Exercise task 1:
In the excerpt on storing a classification tree across memory elements, about what share of tree instructions are matched in the root tree memory?
Exercise task 2:
Quote the excerpt on storing a classification tree across memory elements from "[0017] The tree" to "the entire tree.".
Exercise task 3:
Write a continuation of the excerpt on storing a classification tree across memory elements, picking up after its final sentence.

Source text:
# # # #

BRIEF SUMMARY OF THE INVENTION

[0017] The tree structure for performing the classification process is segregated into a plurality of memory elements, providing the processor with parallel and simultaneous access to the levels of the tree structure. According to the present invention, one or more of the lower level branches of the tree can be stored on-chip with the classification engine, (i.e., the processor) thereby reducing the read cycle time for the lower level tree entries. Advantageously, there are fewer lower level tree entries as these appear near the tree root. Therefore, the on-chip storage requirements are considerably less than the storage requirements for the entire tree.







BRIEF DESCRIPTION OF THE DRAWINGS

[0018] The present invention can be more easily understood and the further advantages and uses thereof more readily apparent, when considered in view of the description of the invention and the following figures in which:


[0019]
FIG. 1 is a prior art tree structure for processing an input symbol;


[0020]
FIGS. 2 through 5 are block diagrams of the processor and memory elements according to various embodiments of the present invention.







DETAILED DESCRIPTION OF THE INVENTION

[0021] According to the teachings of the present invention, the tree structure is partitioned between one or more memory elements, such that depending on the memory elements chosen (i.e., faster memory on-chip versus slower off-chip memory) different read access times are available and thus certain tree entries, that is nodes or instructions as discussed above, are accessible faster than others.


[0022] As shown in FIG. 2, a processor 50 communicates bidirectionally with memories 52 and 54, where the instructions representing one or more tree levels are stored. For example, tree levels one (referred to as the root level), two and three of FIG. 1 are stored in the memory 52 and tree levels four and five are stored in the memory 54. If the memory 52 has a faster memory access time than the memory 54, then the instructions stored in memory 52 can be accessed faster than those in memory 54. It is know that a significant number of tree searches are terminated in the root memory or within one or two levels of the root memory. Simulation and analysis show that about 30% of the tree instructions are matched in the root tree memory. Thus if the tree root is stored in the memory 52, the process will likely converge faster.


[0023] The use of two separate memory structures is merely exemplary as additional memory structures can also be employed for storing levels of the tree. Selection of the optimum number of memory elements, the memory access time requirements of each, and the tree levels stored in each memory element can be based on the probability that certain patterns will appear in the incoming data stream. The tree levels or sections of tree levels that are followed by the most probable data patterns are stored in the memory having the fastest access time. For example, all the input patterns traverse the lower levels of the tree, thus these lower levels can be stored within a memory having a fast read cycle time to speed up the tree analysis process.

# # # #

Stored records:
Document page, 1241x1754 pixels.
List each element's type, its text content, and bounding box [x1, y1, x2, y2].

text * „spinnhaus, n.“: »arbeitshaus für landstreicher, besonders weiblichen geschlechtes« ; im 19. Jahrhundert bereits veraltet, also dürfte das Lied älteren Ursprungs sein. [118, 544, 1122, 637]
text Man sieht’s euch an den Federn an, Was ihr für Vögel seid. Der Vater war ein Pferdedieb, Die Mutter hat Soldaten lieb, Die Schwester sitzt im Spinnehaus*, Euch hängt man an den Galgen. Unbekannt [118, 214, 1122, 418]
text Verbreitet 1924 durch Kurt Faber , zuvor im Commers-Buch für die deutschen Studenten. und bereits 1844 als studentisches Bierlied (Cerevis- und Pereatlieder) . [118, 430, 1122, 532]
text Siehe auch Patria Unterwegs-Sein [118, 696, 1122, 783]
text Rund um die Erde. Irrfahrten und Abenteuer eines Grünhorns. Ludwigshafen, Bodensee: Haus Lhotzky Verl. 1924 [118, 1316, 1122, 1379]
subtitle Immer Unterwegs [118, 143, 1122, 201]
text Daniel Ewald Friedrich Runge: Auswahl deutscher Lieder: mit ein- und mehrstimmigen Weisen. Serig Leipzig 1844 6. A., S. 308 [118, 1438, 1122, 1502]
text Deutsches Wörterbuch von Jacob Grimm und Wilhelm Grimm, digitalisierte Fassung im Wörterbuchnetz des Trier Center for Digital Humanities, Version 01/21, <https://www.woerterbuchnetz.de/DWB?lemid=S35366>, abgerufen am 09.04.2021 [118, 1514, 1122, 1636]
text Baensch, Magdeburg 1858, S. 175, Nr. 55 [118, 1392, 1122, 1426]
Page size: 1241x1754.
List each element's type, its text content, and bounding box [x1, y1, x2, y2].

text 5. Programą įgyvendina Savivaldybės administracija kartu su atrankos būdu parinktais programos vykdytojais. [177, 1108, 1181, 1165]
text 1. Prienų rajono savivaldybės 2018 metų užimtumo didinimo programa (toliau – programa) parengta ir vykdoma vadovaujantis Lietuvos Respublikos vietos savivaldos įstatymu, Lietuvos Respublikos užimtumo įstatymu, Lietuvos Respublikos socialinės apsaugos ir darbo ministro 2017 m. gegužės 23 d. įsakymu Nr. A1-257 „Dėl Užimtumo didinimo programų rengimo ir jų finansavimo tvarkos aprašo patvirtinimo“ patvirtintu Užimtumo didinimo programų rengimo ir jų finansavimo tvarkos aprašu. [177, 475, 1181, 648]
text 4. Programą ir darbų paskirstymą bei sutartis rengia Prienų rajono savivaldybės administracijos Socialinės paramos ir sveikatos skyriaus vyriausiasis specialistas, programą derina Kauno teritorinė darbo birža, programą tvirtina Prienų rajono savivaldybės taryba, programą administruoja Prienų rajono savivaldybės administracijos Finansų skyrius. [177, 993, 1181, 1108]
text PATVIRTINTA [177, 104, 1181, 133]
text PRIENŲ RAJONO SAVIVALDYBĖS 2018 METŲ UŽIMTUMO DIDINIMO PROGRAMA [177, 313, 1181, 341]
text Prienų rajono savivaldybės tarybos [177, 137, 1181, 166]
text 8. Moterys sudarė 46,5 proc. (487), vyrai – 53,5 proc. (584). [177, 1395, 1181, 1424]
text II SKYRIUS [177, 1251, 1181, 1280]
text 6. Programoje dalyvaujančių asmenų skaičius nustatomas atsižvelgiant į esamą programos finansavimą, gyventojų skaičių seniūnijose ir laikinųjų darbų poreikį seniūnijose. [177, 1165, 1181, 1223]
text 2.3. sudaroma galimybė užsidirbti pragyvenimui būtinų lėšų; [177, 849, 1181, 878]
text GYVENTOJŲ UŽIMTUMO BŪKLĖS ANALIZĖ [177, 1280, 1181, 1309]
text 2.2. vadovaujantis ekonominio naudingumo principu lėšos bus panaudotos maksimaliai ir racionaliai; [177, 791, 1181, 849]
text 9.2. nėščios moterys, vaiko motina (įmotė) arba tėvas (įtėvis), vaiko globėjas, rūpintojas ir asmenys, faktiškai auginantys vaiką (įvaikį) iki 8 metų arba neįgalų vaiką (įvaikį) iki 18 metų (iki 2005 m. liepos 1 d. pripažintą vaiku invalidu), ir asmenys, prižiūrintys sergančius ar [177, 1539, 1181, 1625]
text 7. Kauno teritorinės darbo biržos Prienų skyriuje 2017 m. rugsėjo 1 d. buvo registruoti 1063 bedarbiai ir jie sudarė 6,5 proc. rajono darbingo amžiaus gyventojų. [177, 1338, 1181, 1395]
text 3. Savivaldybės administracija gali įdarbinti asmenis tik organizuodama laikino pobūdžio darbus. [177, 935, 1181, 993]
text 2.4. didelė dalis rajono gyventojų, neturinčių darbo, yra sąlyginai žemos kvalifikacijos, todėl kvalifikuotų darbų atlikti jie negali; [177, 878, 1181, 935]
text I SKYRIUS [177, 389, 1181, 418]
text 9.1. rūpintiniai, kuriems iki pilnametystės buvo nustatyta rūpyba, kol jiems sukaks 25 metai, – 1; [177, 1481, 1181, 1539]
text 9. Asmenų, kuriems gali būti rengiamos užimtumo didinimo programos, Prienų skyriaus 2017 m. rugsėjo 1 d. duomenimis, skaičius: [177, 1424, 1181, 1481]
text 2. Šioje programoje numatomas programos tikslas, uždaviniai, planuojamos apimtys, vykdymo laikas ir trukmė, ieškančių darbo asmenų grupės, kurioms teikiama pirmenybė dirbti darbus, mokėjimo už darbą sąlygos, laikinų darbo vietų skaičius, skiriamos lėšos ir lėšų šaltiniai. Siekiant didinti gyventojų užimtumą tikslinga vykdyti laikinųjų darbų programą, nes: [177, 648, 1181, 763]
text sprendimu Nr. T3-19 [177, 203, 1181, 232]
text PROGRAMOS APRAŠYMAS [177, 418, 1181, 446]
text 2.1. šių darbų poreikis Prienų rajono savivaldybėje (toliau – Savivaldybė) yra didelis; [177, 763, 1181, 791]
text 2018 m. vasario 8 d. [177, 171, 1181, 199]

# # # #

Final result 1:
About 30%.

Final result 2:
[0017] The tree structure for performing the classification process is segregated into a plurality of memory elements, providing the processor with parallel and simultaneous access to the levels of the tree structure. According to the present invention, one or more of the lower level branches of the tree can be stored on-chip with the classification engine, (i.e., the processor) thereby reducing the read cycle time for the lower level tree entries. Advantageously, there are fewer lower level tree entries as these appear near the tree root. Therefore, the on-chip storage requirements are considerably less than the storage requirements for the entire tree.

Final result 3:
[0024] The teachings of the present invention can also be applied to parallel processing of tree structures. See FIG. 3 where processors 60 and 61 each have a local memory 62 and 63, respectively, for storing lower level tree branches, and a shared remote memory 64 for storing higher level tree branches. Each processor 60 and 61 includes an execution engine, each having an execution pipeline and a program memory. Thus, according to the embodiment of FIG. 3, each processor 60 and 61 can search its respective local memory for executing the tree search then access the shared remote memory 64 when the higher tree branches are encountered. In one embodiment, the local memories 62 and 63 are located on the same integrated circuit device as their respective processors 60 and 61, thus providing faster access times than the remote memory 64.


[0025] In the embodiment of FIG. 4, a processor 70 communicates with a local root memory 72 and a processing engine 74 communicates with an remote non-root memory 76. When a tree search references an instruction that is in the other engine's memory, the latter processor is given control over the searching process to execute that instruction. To provide faster memory access the local memory 72 is located on-chip with the processor 70.


[0026] In another embodiment, a search engine processor is multi-threaded, allowing it to execute a plurality of simultaneous searches throughout one or more search trees. For example, the processor 50 of FIG. 2 can fetch the tree structure information from the memories 52 and 54 in parallel, since each memory is accessible through a different processor thread, thereby reducing the time required to execute the classification process.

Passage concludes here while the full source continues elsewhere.